Start of Block
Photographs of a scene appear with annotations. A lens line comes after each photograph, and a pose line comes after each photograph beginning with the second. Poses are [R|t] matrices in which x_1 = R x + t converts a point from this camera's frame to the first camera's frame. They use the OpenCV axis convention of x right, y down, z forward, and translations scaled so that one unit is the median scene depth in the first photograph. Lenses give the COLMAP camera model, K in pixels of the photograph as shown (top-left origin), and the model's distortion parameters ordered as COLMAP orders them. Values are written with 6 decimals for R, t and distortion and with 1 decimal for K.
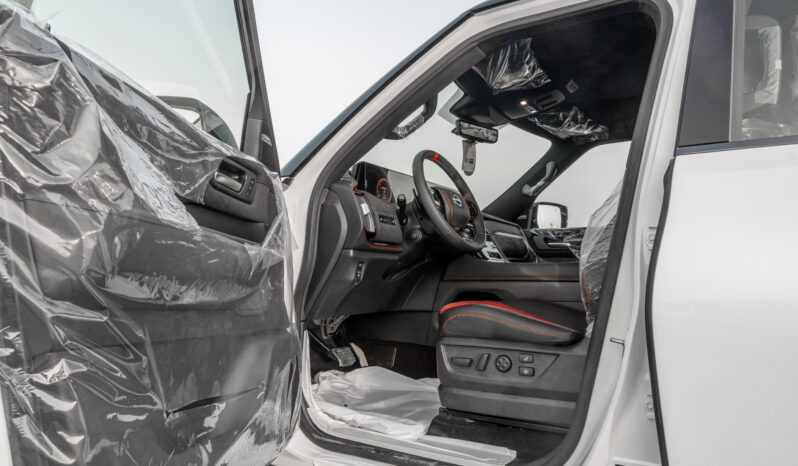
lens RADIAL K [[547.2, 0, 399.0], [0, 547.2, 233.0], [0, 0, 1]] dist [-0.002637, 0.001046]
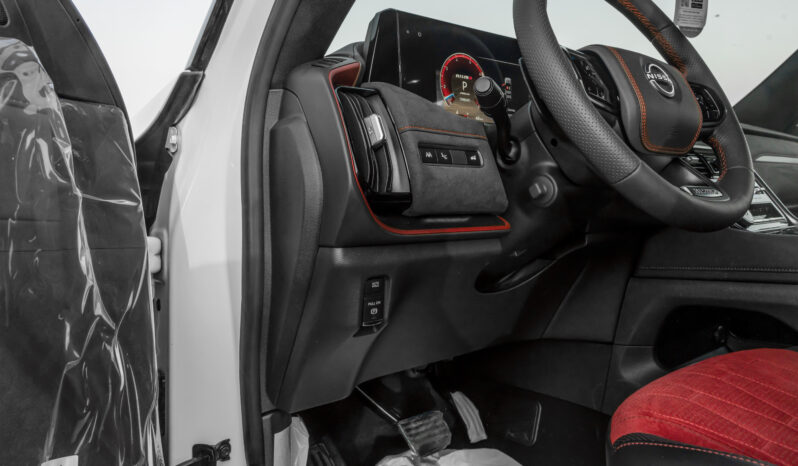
lens RADIAL K [[547.2, 0, 399.0], [0, 547.2, 233.0], [0, 0, 1]] dist [-0.002637, 0.001046]
pose [[0.933612, -0.041245, -0.355904, 0.071192], [0.080452, 0.992118, 0.096070, -0.009331], [0.349136, -0.118326, 0.929571, 0.609687]]
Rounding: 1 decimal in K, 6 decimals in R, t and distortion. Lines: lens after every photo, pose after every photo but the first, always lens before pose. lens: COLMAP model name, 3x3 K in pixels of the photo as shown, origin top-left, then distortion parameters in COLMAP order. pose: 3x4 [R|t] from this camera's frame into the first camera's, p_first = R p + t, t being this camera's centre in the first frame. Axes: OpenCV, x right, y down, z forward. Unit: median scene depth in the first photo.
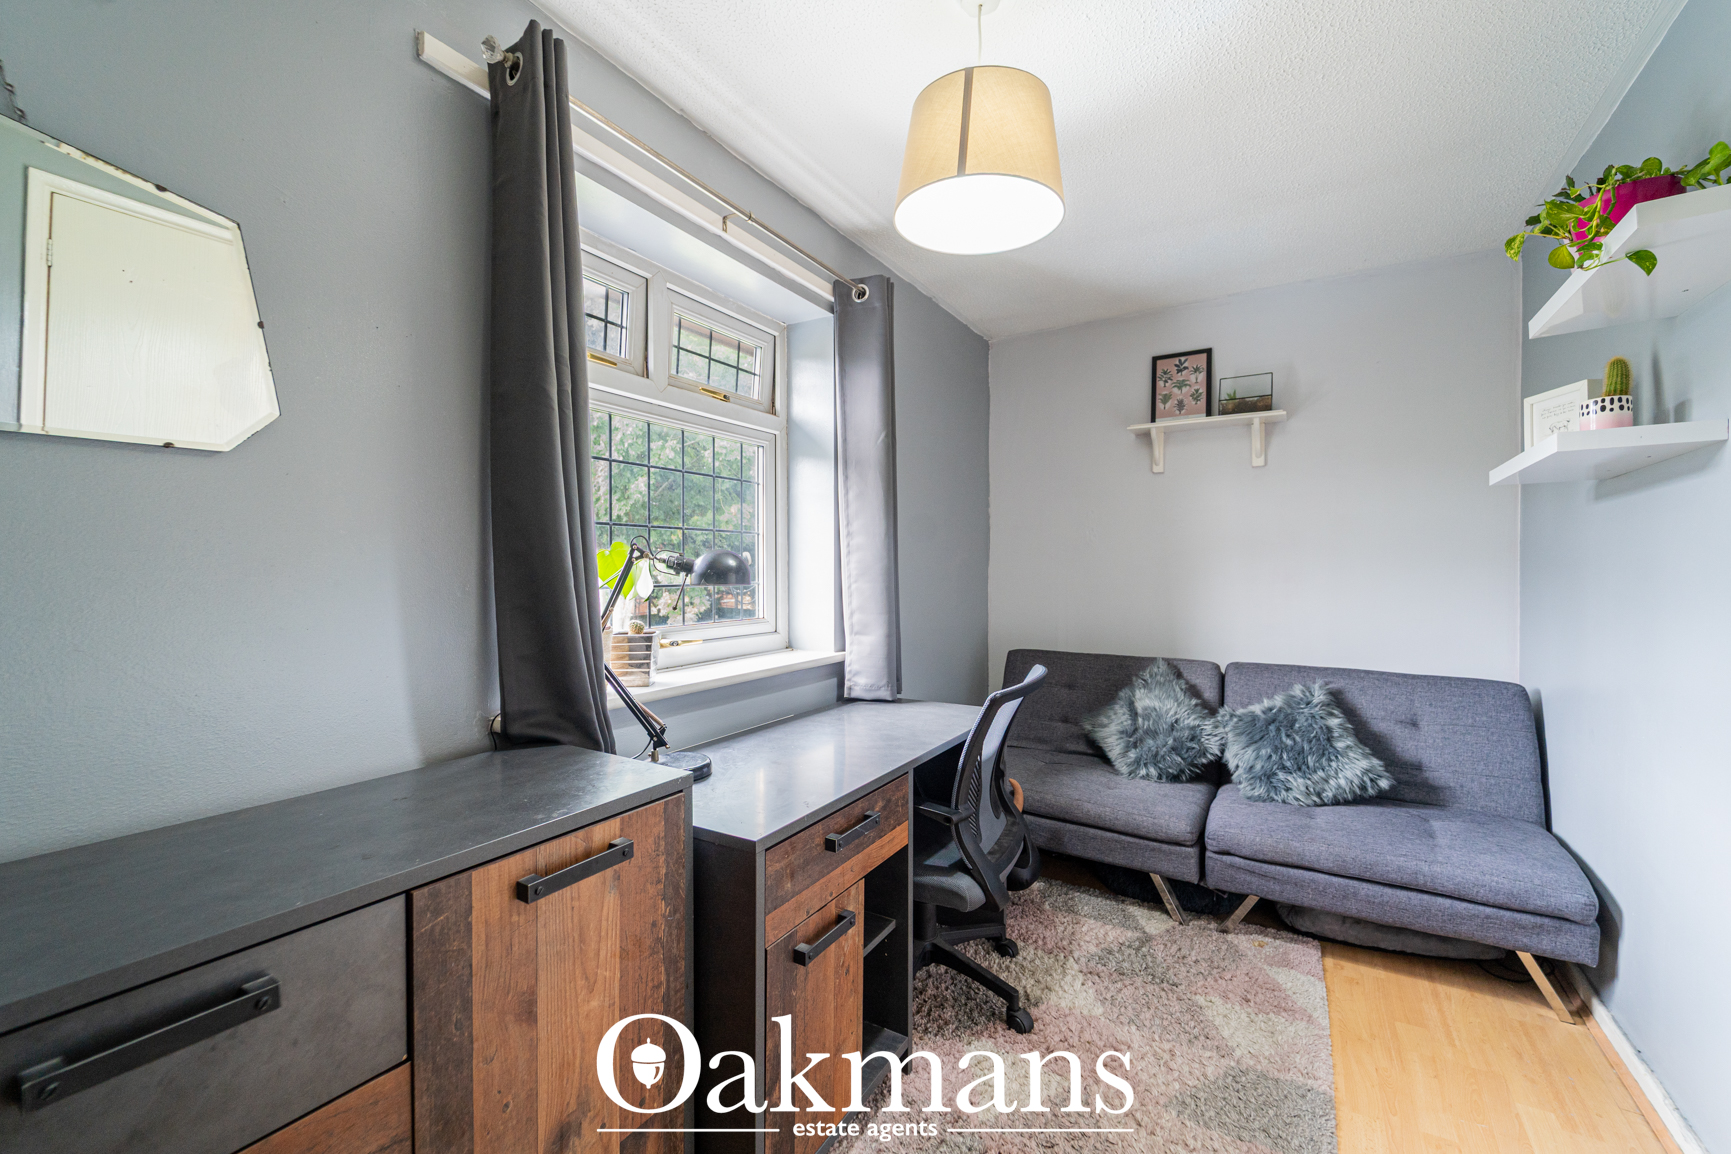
lens RADIAL K [[705.4, 0, 873.3], [0, 705.4, 573.6], [0, 0, 1]] dist [-0.000792, -0.000857]
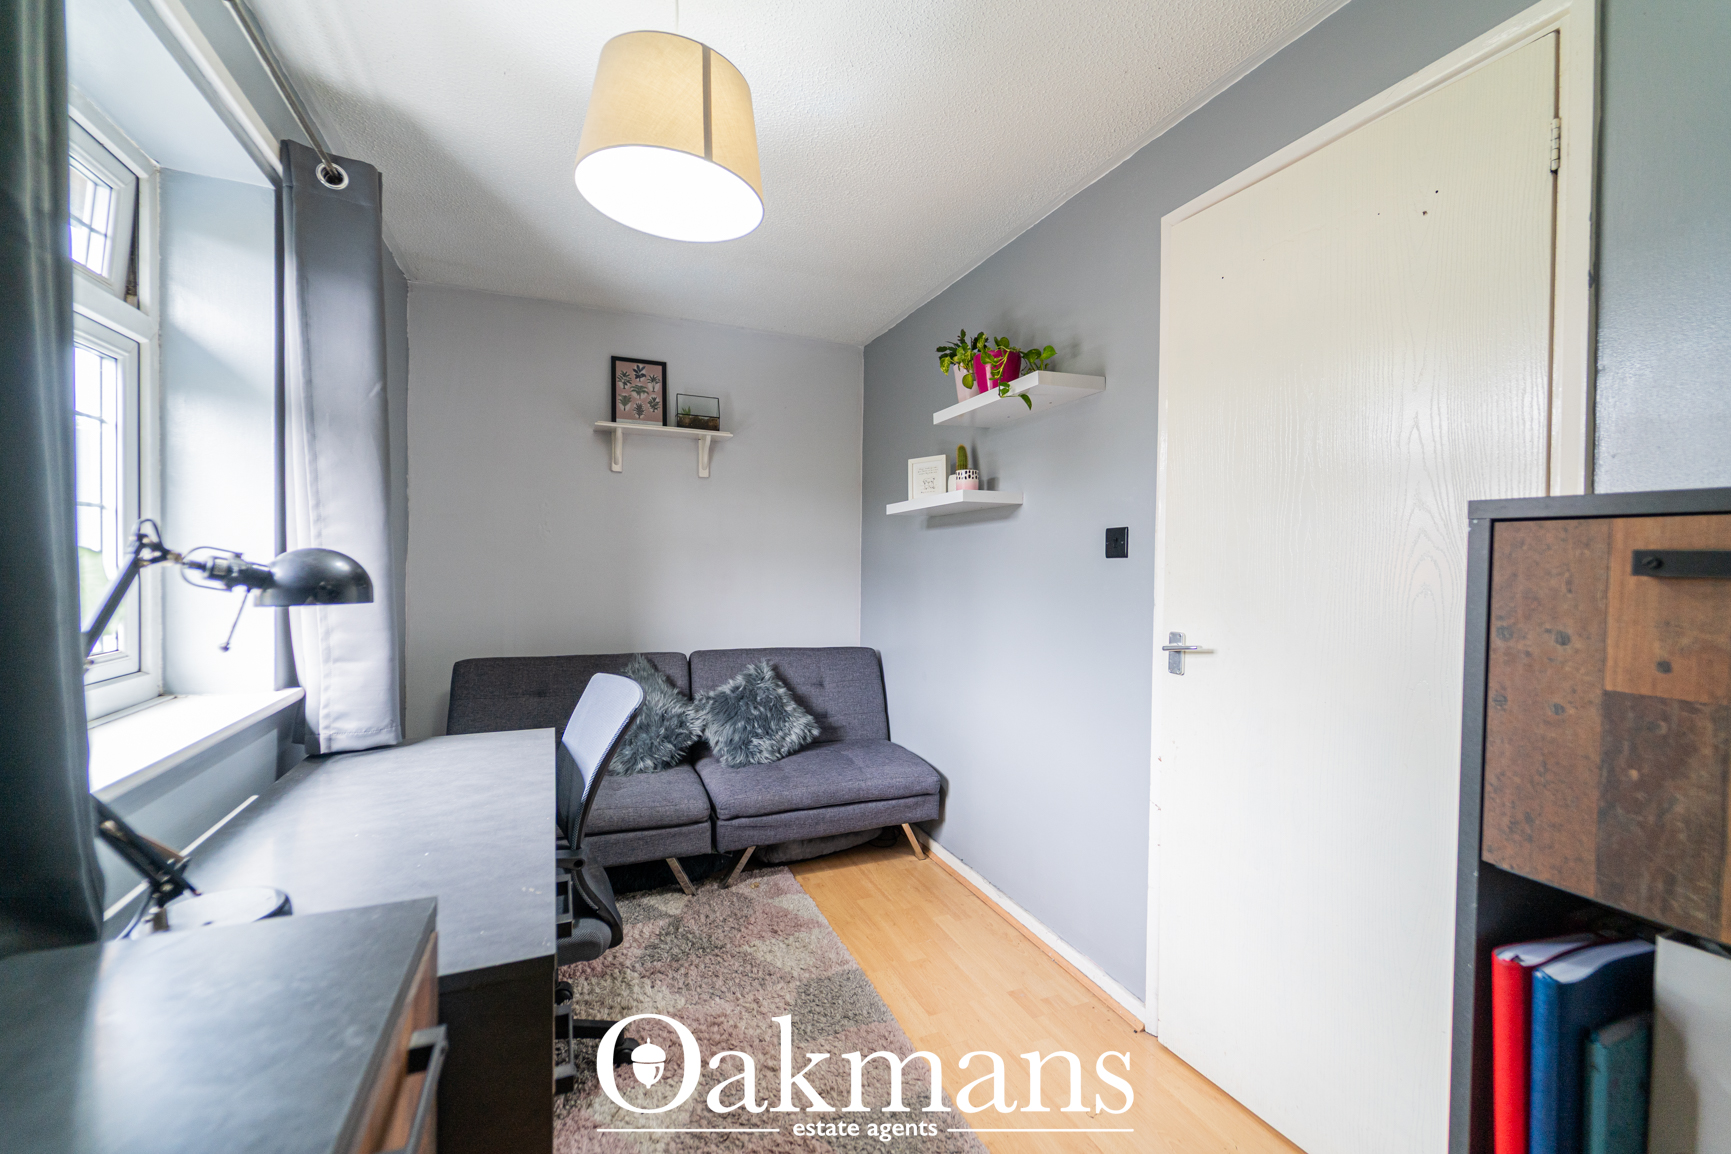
lens RADIAL K [[704.0, 0, 869.3], [0, 704.0, 573.8], [0, 0, 1]] dist [0.001980, -0.000701]
pose [[0.575641, -0.003525, 0.817695, -0.293369], [-0.010400, 0.999878, 0.011632, -0.015639], [-0.817636, -0.015199, 0.575535, 0.156797]]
End of Block
- [TASK DETAILS]: Give back the listing exactly, without a single picture.

- [TASK ANSWER]:
Photographs of a scene appear with annotations. A lens line comes after each photograph, and a pose line comes after each photograph beginning with the second. Poses are [R|t] matrices in which x_1 = R x + t converts a point from this camera's frame to the first camera's frame. They use the OpenCV axis convention of x right, y down, z forward, and translations scaled so that one unit is the median scene depth in the first photograph. Lenses give the COLMAP camera model, K in pixels of the photograph as shown (top-left origin), and the model's distortion parameters ordered as COLMAP orders them. Values are written with 6 decimals for R, t and distortion and with 1 decimal for K.
lens RADIAL K [[547.2, 0, 399.0], [0, 547.2, 233.0], [0, 0, 1]] dist [-0.002637, 0.001046]
lens RADIAL K [[547.2, 0, 399.0], [0, 547.2, 233.0], [0, 0, 1]] dist [-0.002637, 0.001046]
pose [[0.933612, -0.041245, -0.355904, 0.071192], [0.080452, 0.992118, 0.096070, -0.009331], [0.349136, -0.118326, 0.929571, 0.609687]]
Rounding: 1 decimal in K, 6 decimals in R, t and distortion. Lines: lens after every photo, pose after every photo but the first, always lens before pose. lens: COLMAP model name, 3x3 K in pixels of the photo as shown, origin top-left, then distortion parameters in COLMAP order. pose: 3x4 [R|t] from this camera's frame into the first camera's, p_first = R p + t, t being this camera's centre in the first frame. Axes: OpenCV, x right, y down, z forward. Unit: median scene depth in the first photo.
lens RADIAL K [[705.4, 0, 873.3], [0, 705.4, 573.6], [0, 0, 1]] dist [-0.000792, -0.000857]
lens RADIAL K [[704.0, 0, 869.3], [0, 704.0, 573.8], [0, 0, 1]] dist [0.001980, -0.000701]
pose [[0.575641, -0.003525, 0.817695, -0.293369], [-0.010400, 0.999878, 0.011632, -0.015639], [-0.817636, -0.015199, 0.575535, 0.156797]]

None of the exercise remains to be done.